◆ Given information ◆
--------------------------------------------------

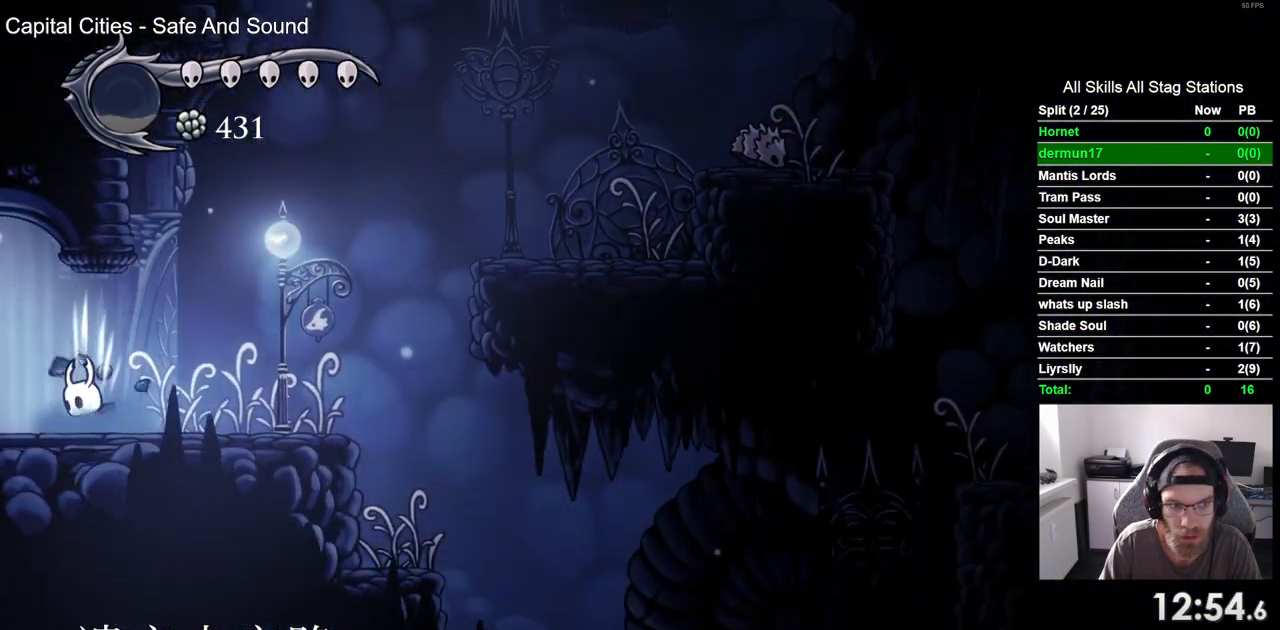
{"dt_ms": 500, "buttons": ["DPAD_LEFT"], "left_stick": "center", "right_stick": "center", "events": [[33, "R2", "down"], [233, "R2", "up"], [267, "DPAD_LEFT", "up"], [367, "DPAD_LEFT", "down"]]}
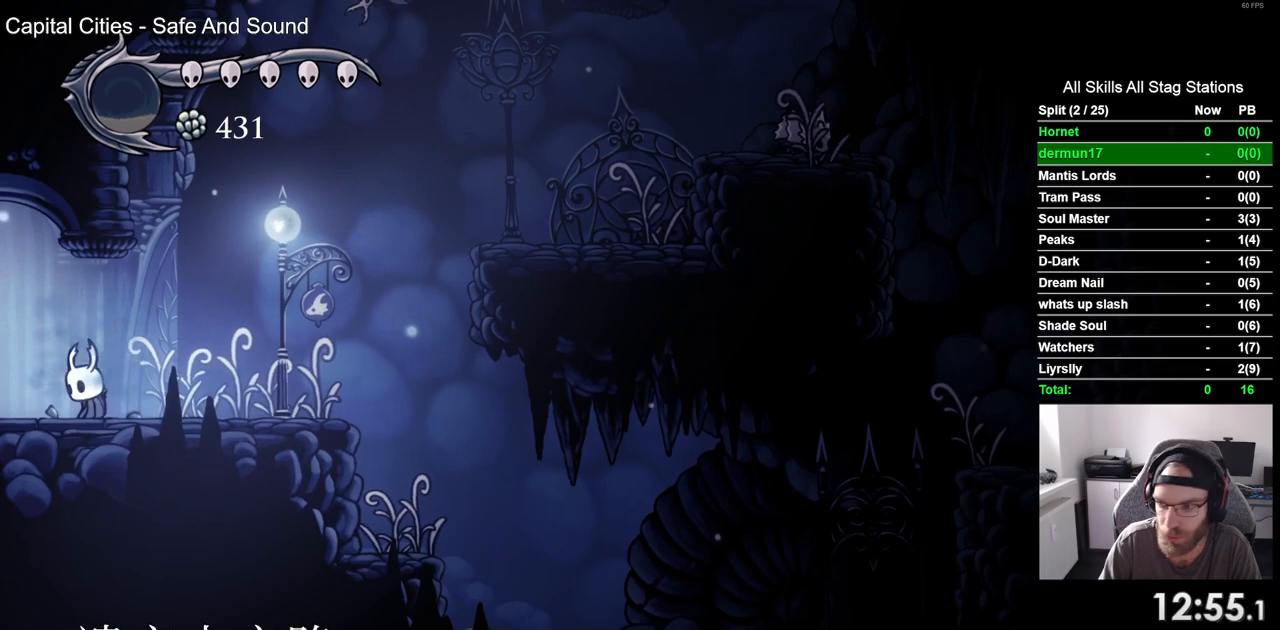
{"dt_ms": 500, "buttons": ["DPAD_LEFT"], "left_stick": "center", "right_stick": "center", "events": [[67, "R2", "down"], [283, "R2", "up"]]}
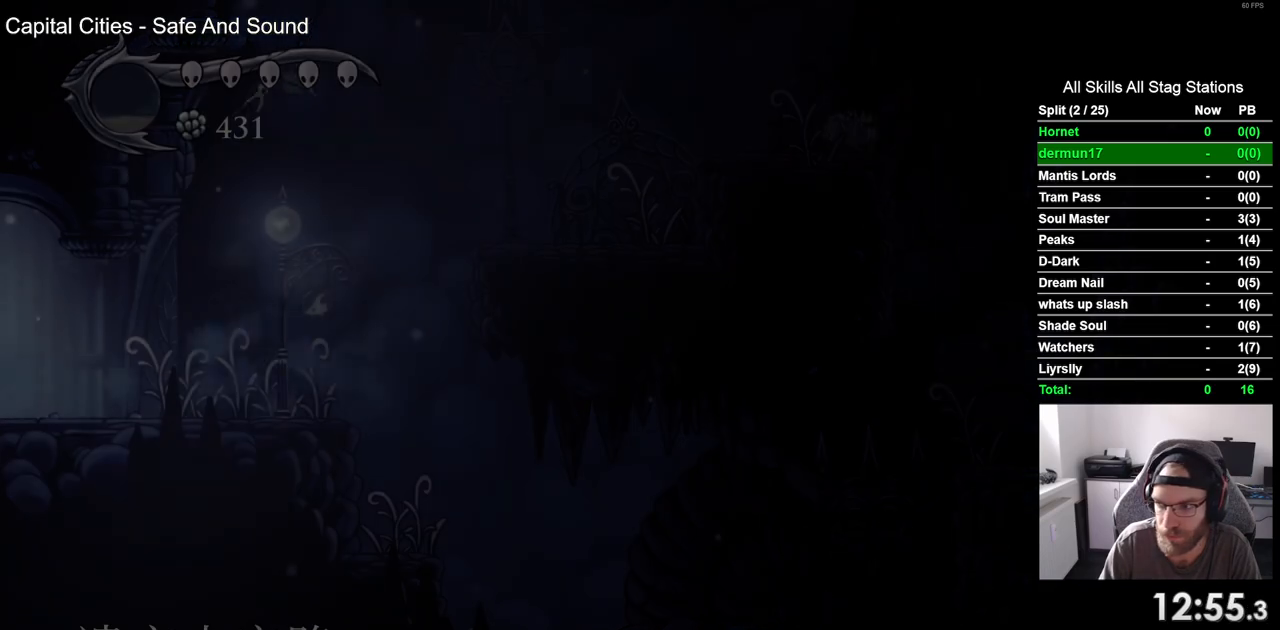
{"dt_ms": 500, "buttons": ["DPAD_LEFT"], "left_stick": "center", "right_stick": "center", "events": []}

--------------------------------------------------

◆ What you will do ◆
Each line above should be output exactly, apart from the pictures.

◆ Answer space ◆
{"dt_ms": 500, "buttons": ["DPAD_LEFT"], "left_stick": "center", "right_stick": "center", "events": [[33, "R2", "down"], [233, "R2", "up"], [267, "DPAD_LEFT", "up"], [367, "DPAD_LEFT", "down"]]}
{"dt_ms": 500, "buttons": ["DPAD_LEFT"], "left_stick": "center", "right_stick": "center", "events": [[67, "R2", "down"], [283, "R2", "up"]]}
{"dt_ms": 500, "buttons": ["DPAD_LEFT"], "left_stick": "center", "right_stick": "center", "events": []}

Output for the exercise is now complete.